Alternatives to Capitalism — Peter Staudenmaier (Jan 12th, 13th, 14th & 15th, 3:00-4:45PM)
As discontent with capitalism grows around the globe, we face challenging questions about just what form of society we’re working toward. Questions of political economy, in particular, present a series of dilemmas for anti-capitalist activists. This intensive course aims to work through several of these core questions collectively and critically. We will examine several alternative economic visions put forward by a range of radical thinkers on the libertarian left. We will take a utopian yet skeptical approach to these proposed frameworks, evaluate their merits and flaws, consider their practical implications.
Building Strategic Mass Movements — Paul Getsos (Jan 12th, 13th, 14th & 15th, 5:00-6:45PM)

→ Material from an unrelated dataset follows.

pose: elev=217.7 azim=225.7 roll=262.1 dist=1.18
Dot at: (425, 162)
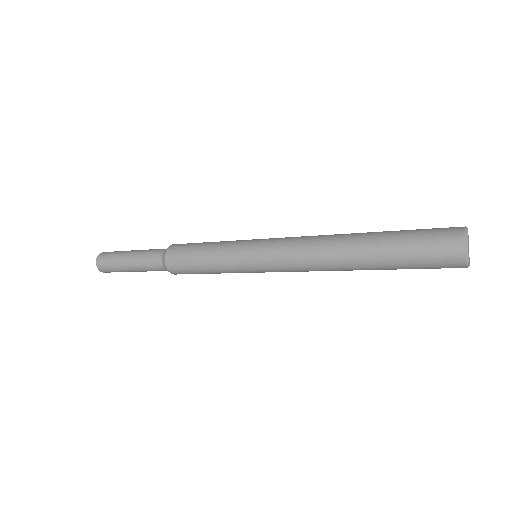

We find our selves in a truly rare moment in history. If seized strategically, we have the potential to build a mass movement capable of transforming our political, economic and social realities. This course explores how we can build movement structures that allow for broad based participation and active strategic engagement from the ground up. How can we build movements capable of integrating direct action, education, legislative work, and alternative building in a way that moves us self-consciously and explicitly towards revolutionary change.
What Is the ISE?
For more than thirty years, the Institute for Social Ecology has been offering educational programs on radical social and ecological transformation. The ISE views the penetration of systems of domination and homogenization of culture as impediments to human freedom and as the root causes of the ecological crisis. It is the ISE’s core belief that humans have the potential to foster vibrant, self-governing communities free from hierarchy, social inequity, and ecological degradation.
*Note to Second Year Students: We invite you to organize additional independent studies during the Intensive.
Dates: January 7 – 15, 2012, from 9AM to 7PM Daily
Location: The Brecht Forum 451 West Street @ Bathune St. in NYC http://brechtforum.org/about
Tuition Cost: $200 for the whole Intensive (9 classes) or $30 a class
Scholarships: Available upon request and no one turned away for lack of funding
Application: Required and below — Our January Intensive is now full.
Any reports as to how the Intensive went?
Peter, this intensive was great. I learned so much I can’t even start to put it down in comments. I definitely recommend it. Thanks for asking!
Peter,
Greetings, my name is Eleanor, I was a student with the ISE this winter as well as last summer and have been studying social ecology for approximately 18 months.
This January I was most impressed by how the content of the courses and conversation moved back and forth from particular struggles and situations to more abstract, clearly fleshed out theoretical frameworks. We had a movement (occupy wall street) within which to apply the analysis and insights of social ecology.
Nonetheless, the philosophy and politics unique to social ecology took a peripheral role relative to most of the course content, which, through classes such as ‘Liberating Land for Community Control’ and ‘Aligning with Frontline Communities’, offered us the chance to dig deeply into community-based praxis. Overall, it was a big, diverse crowd, with many new folks, as well as several long-time friends of the ISE. It was an honor and a pleasure to be there each day.